■ DOCUMENT EXCERPT:
□ □ □ □ □ □ □

School Board members said that while the proposal was "a step in the right direction," they were not convinced that all the asbestos in the schools needs to be removed or that $200,000 a year is the right amount to spend on the task. "I'm a little disappointed that this is so nebulous," said board member Dorothy H. Stambaugh.
They urged that before a more detailed plan is made all the asbestos in county schools should be identified.
Representatives of the Arlington Education Association and the County Council of PTAs also encouraged administrators to design a more detailed plan that would include specific dates for removing the asbestos. "Teachers should be able to work in an asbestos-free environment," said AEA Executive Director Marjorie McCreery.
The plan was designed in response to mounting concern and criticism from parents and teachers who have claimed at recent school board meetings that officials were not acting swiftly enough to remove asbestos hazards.
School officials have maintained that all the asbestos in county school buildings is encapsulated and does not pose a health hazard.
Karl VanNewkirk, vice president of the PTA council, said not all asbestos in the schools is safely encased. He said he and other PTA members toured Randolph Elementary School Wednesday night and discovered several areas of exposed asbestos. "There was some encapsulation that appeared not to have been properly done," he said.

□ □ □ □ □ □ □

■ AVAILABLE DATA:
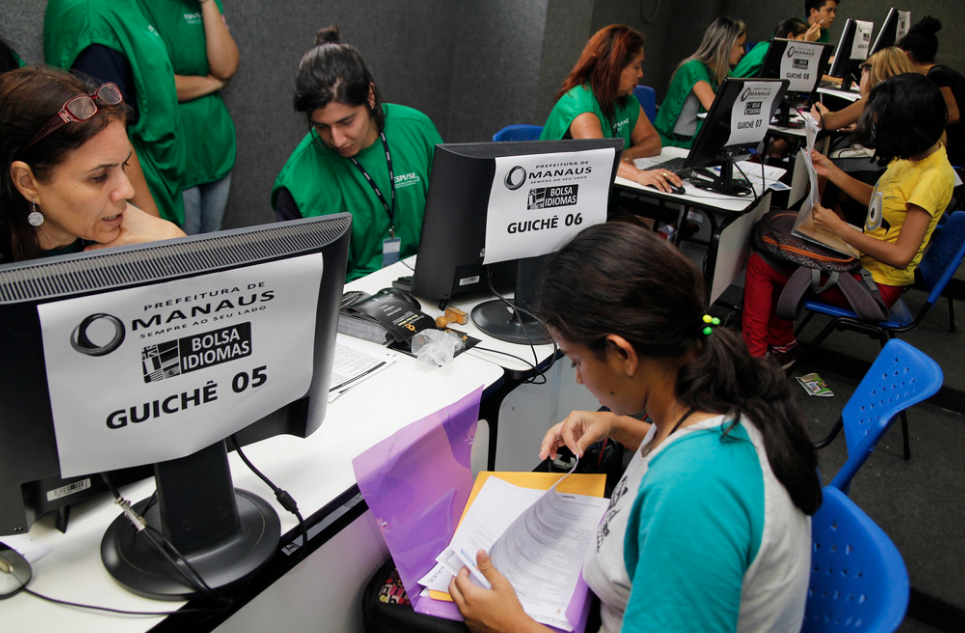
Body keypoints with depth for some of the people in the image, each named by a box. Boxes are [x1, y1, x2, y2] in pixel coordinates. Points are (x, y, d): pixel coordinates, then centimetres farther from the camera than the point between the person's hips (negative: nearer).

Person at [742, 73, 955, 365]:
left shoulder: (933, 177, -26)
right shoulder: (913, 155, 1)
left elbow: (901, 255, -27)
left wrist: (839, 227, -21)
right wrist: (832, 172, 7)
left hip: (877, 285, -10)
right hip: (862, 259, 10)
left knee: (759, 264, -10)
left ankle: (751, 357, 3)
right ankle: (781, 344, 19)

□ □ □ □ □ □ □

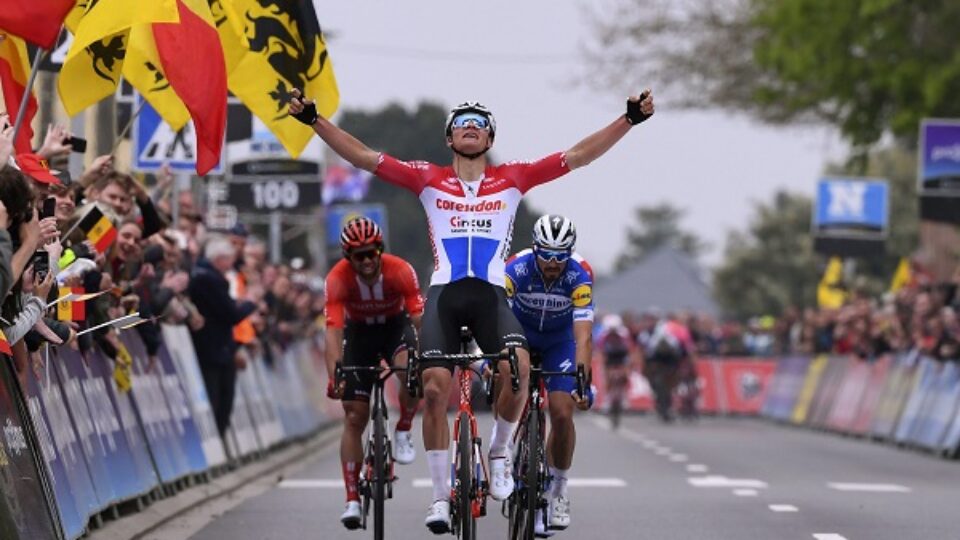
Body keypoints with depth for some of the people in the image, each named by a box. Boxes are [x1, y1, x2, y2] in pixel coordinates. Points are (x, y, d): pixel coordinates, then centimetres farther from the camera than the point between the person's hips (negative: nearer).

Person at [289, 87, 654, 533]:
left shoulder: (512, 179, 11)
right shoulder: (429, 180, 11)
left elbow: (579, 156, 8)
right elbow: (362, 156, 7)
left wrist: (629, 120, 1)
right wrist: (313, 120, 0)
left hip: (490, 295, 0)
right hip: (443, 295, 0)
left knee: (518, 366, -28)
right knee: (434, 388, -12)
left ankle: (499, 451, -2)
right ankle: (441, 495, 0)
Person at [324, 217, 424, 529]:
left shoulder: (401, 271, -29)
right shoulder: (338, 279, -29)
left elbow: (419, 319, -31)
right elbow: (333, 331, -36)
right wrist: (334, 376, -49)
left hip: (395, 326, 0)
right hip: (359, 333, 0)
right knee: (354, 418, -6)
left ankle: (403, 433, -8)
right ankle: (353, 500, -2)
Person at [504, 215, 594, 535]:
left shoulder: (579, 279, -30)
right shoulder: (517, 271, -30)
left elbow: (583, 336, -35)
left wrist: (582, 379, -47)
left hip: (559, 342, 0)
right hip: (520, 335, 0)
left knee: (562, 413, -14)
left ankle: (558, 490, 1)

□ □ □ □ □ □ □

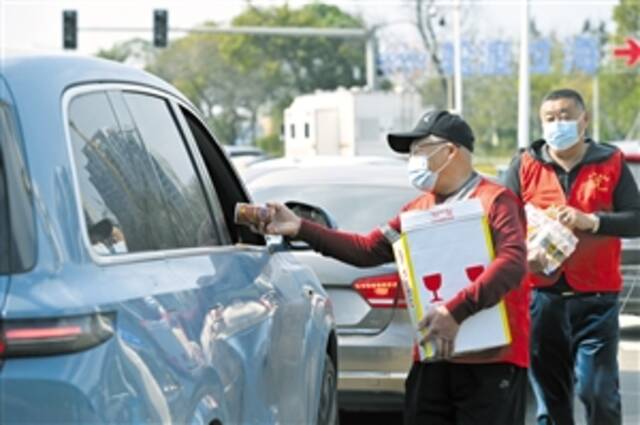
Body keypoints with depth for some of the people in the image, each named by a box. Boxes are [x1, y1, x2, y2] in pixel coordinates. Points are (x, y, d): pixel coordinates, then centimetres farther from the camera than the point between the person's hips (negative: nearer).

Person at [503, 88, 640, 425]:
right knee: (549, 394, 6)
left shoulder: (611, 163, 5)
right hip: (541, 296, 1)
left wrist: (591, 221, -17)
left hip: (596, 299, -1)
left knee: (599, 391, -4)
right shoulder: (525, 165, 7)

□ □ □ □ □ □ □

■ TASKS FOR THIS EXERCISE:
(1) Shorten the paragraph beginning "Representatives of the Arlington Education Association" from the article on asbestos in the county schools, keeping its main facts.
(2) Carry on the article about asbestos in the county schools, starting after its final sentence.

■ SOLVED TASKS:
(1) Arlington Education Association and County Council of PTAs representatives also pressed administrators for a more detailed plan with specific asbestos-removal dates. AEA Executive Director Marjorie McCreery said teachers should be able to work in an asbestos-free environment.

(2)
School Board members asked for more details on the cost of removal from specific areas.
Weber said private contractors are now checking all schools for asbestos and could provide those figures in three to four weeks.
VanNewkirk said he and other PTA members planned to inspect other schools for asbestos on their own. School officials "are moving, and that's good," he said after the meeting. "But I was disappointed that they didn't emphasize the encapsulation of the areas that are not encapsulated."
School board members agreed to discuss the issue with contractors once they have finished inspecting all schools. "I know this is a very controversial issue. We're on target but we haven't hit the bull's-eye," said board member Frank K. Wilson.